In Amenas fait désormais partie de l’histoire, sa couverture, au moins jusqu’à aujourd’hui, a été totale. Tamouret reste un secret bien gardé. Peu, si ce n’est aucun autre événement en Algérie, à l’exception des massacres des années 1990, n’a révélé les contradictions du régime avec autant de sévérité, l’infiltration, la manipulation et l’utilisation des groupes terroristes et la mascarade de la guerre globale contre le terrorisme, le conflit entre la présidence, l’armée et les services de renseignement, la lutte entre les clans, l’absence d’enquête judiciaire dans un pays qui s’enorgueillit de sa loi fondamentale et de sa conformité avec les conventions judiciaires internationales, de façon seulement virtuelle apparemment, et la bavure d’une prise d’otages créée de toutes pièces, aboutissant au meurtre des otages pour masquer sa propre culpabilité.
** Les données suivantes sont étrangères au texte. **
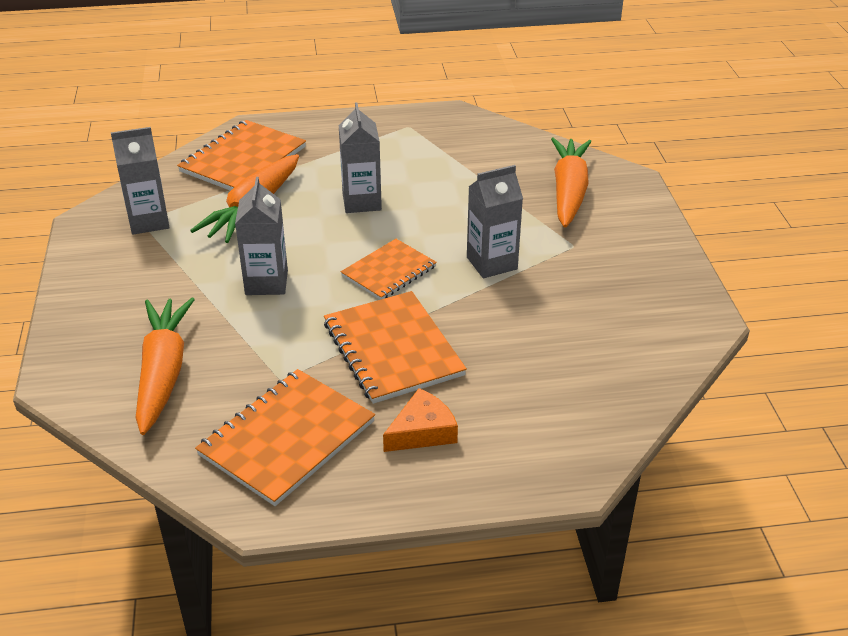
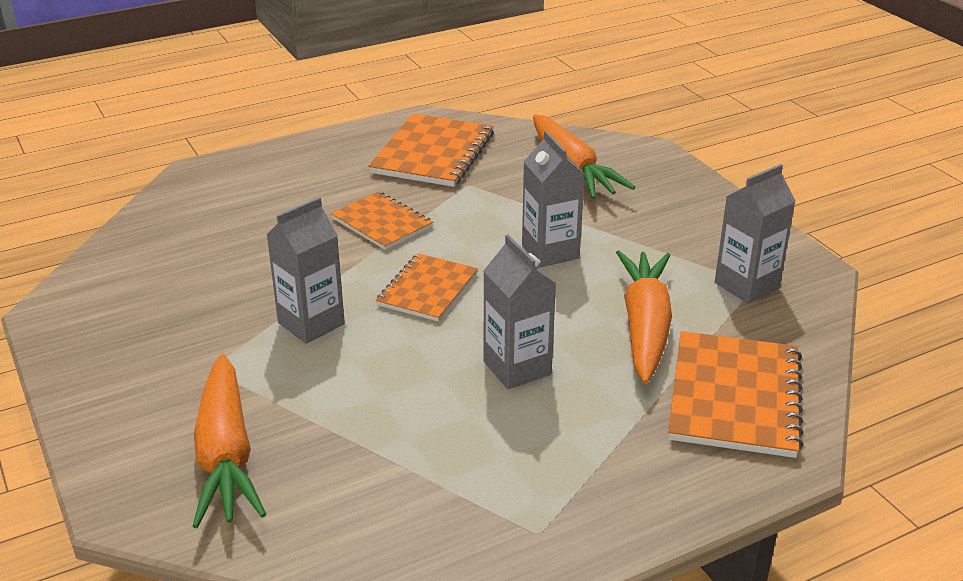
camera: 160 degrees right, 5 degrees down
(393, 349) = (381, 223): orange notebook -> orange notebook, size x0.64
(422, 431) = (326, 175): orange cheese -> none

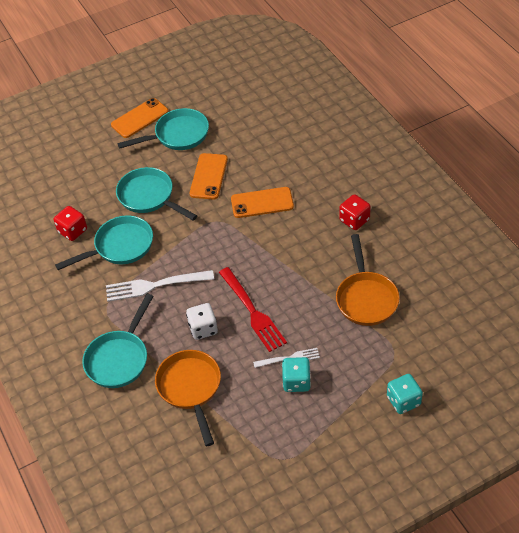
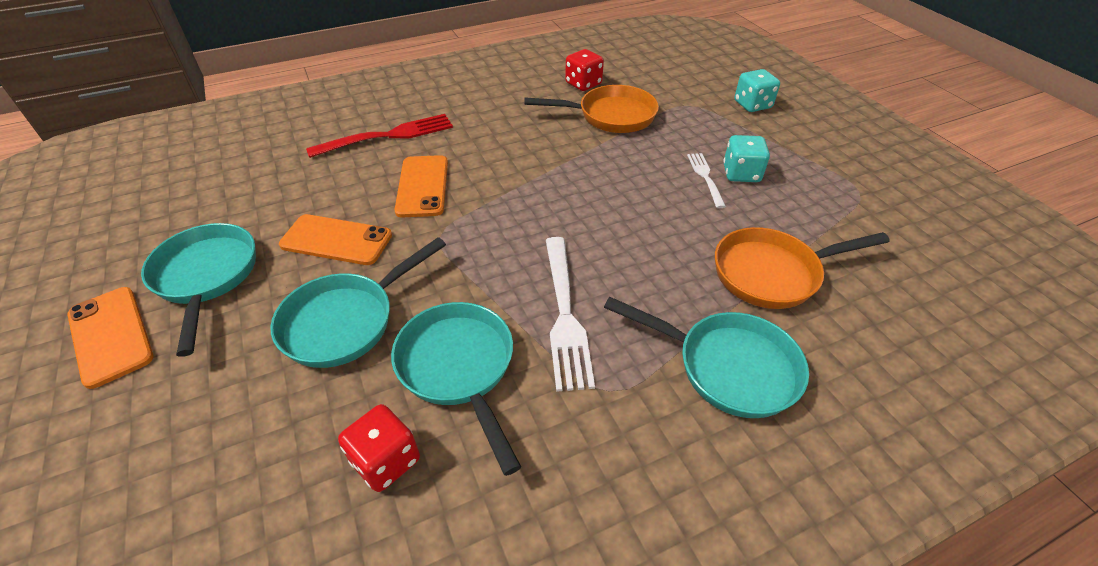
camera: 90 degrees left, 5 degrees down
(203, 328) = (658, 256): white dice -> none
(252, 311) = (627, 205): red fork -> red fork (387, 136)
(354, 220) = (485, 114): red dice -> red dice (583, 84)

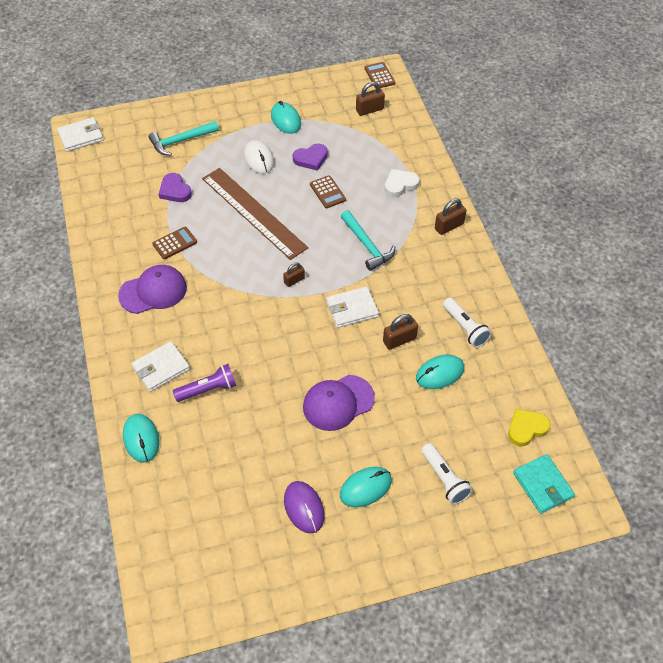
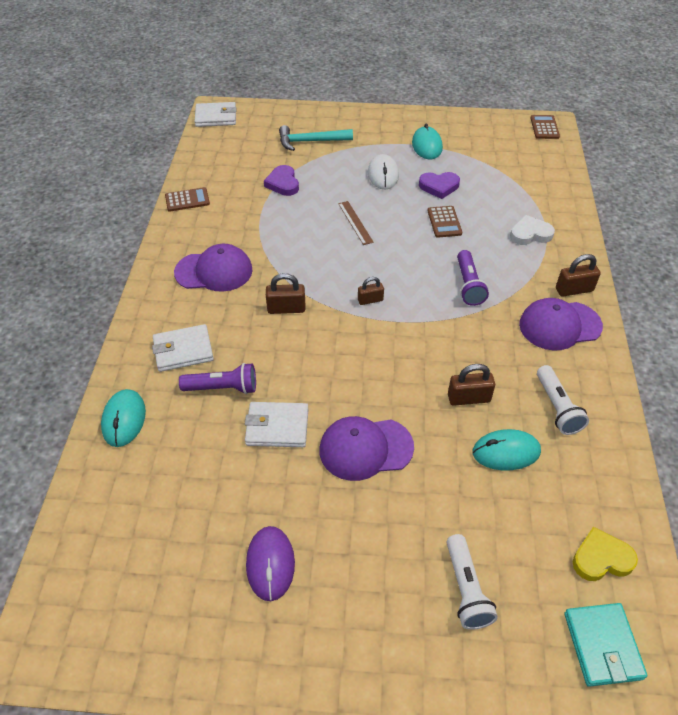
camera: 20 degrees right, 5 degrees down
(175, 243) = (259, 231): brown calculator -> brown calculator (187, 200)
(254, 212) = (355, 222): brown ruler -> brown ruler, size x0.42
(352, 309) = (424, 348): white wallet -> white wallet (277, 427)
(365, 488) = (358, 565): turquoise mouse -> none
(367, 245) = (468, 285): turquoise hammer -> purple flashlight
(369, 110) = (522, 156): brown padlock -> brown padlock (286, 309)
(447, 260) = (559, 325): none -> purple cap

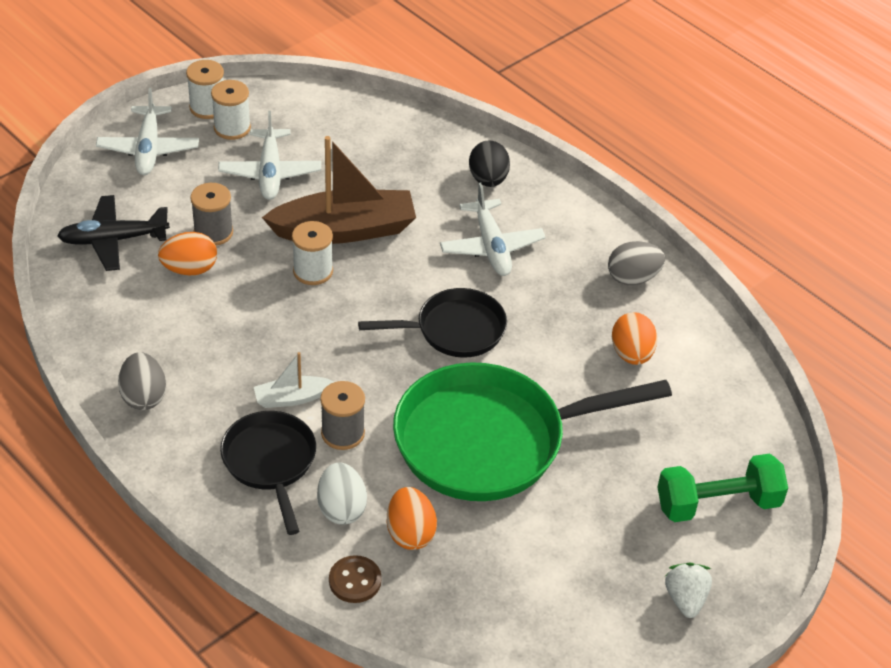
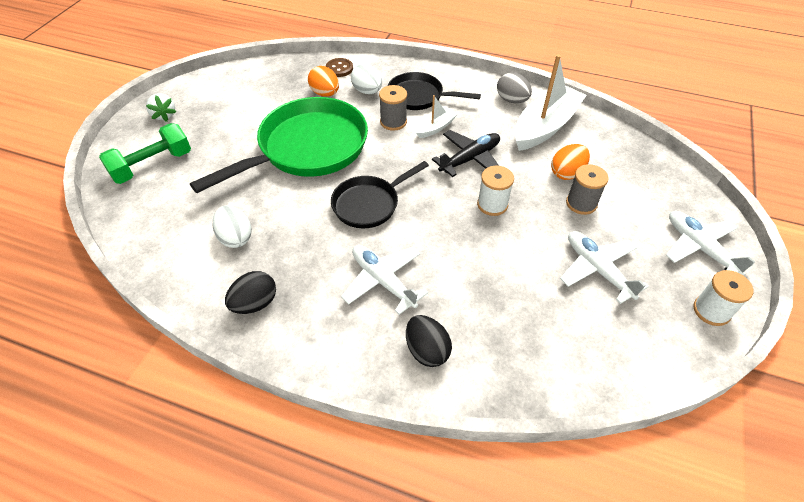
camera: 155 degrees right, 5 degrees up
(113, 240) = (631, 171): black plane -> black plane (470, 159)
(145, 336) = (545, 127): none -> white boat
(232, 128) = (670, 299): white spool -> none
(270, 463) = (419, 96): black pan -> black pan turned 150 degrees clockwise
(345, 230) = (499, 245): brown boat -> none
(632, 354) = (235, 237): orange egg -> white egg
(633, 278) = (255, 303): grey egg -> black egg

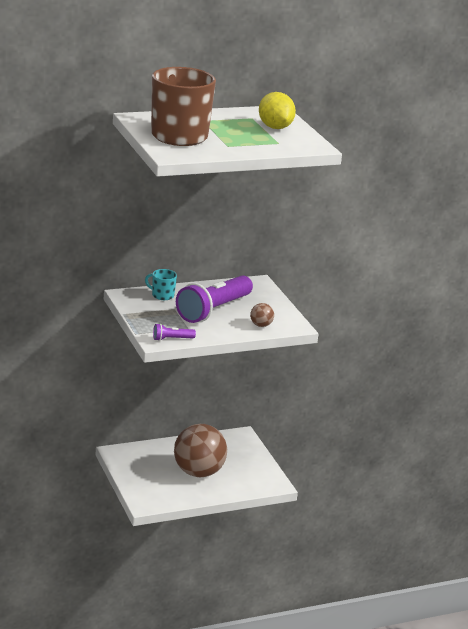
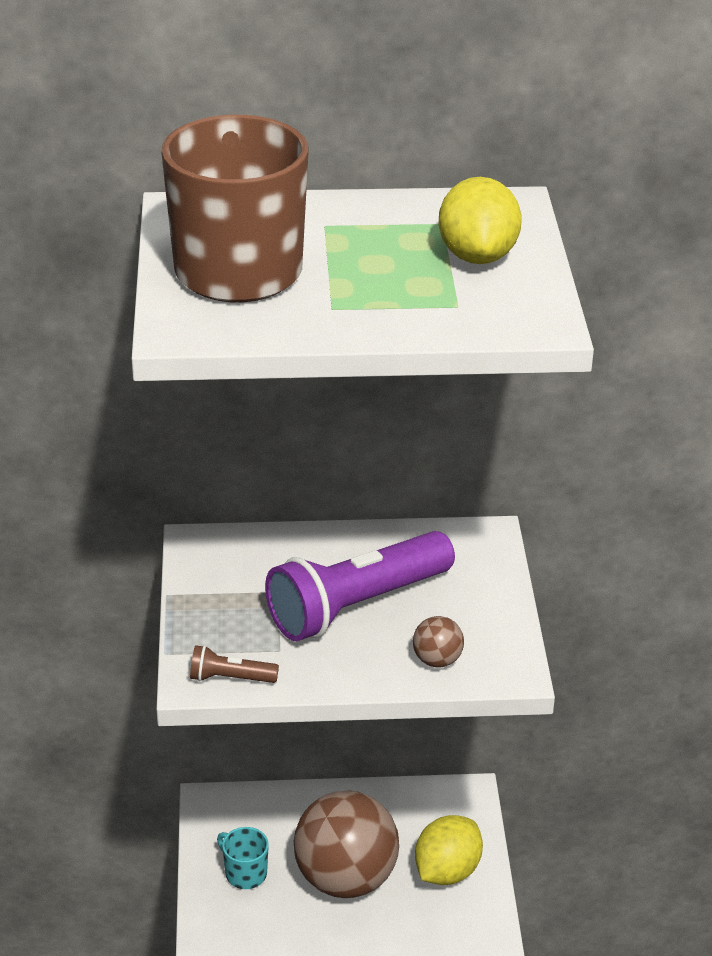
camera: 20 degrees right, 10 degrees up
(162, 295) = (270, 552): turquoise mug -> turquoise mug (245, 873)
(172, 339) = (230, 678): purple flashlight -> brown flashlight
(245, 464) = (447, 871): none -> yellow lemon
In Amenas fut le point le plus bas de l’histoire contemporaine de l’Algérie, dont elle n’a pas pu se relever. Et l’on peut se demander si la situation d’aujourd’hui serait différente si In Amenas n’avait pas existé. Les événements politiques extraordinaires de ces sept dernières années, l'ascension et la chute des généraux Ahmed Gaïd Salah, Bouazza Ouassini, Ait Ouarabi et de plusieurs autres qui ne sont pas mentionnés ici, ne peuvent s’expliquer sans In Amenas.
Par ailleurs, si les services de renseignement étaient restés sous la coupe de Mohamed Mediène, il est peu vraisemblable que le pays aurait atteint le niveau de chaos qui a permis l’émergence du hirak, bien que le hirak aurait certainement été déclenché, tôt ou tard, par un autre concours de circonstances. Ceci n’est que spéculation. Toutefois, deux choses n’auraient pas changé, la nature fondamentalement répressive du système de sécurité algérien ainsi que l’économie du pays, deux dynamiques qui ont semé depuis longtemps les graines de leur propre destruction.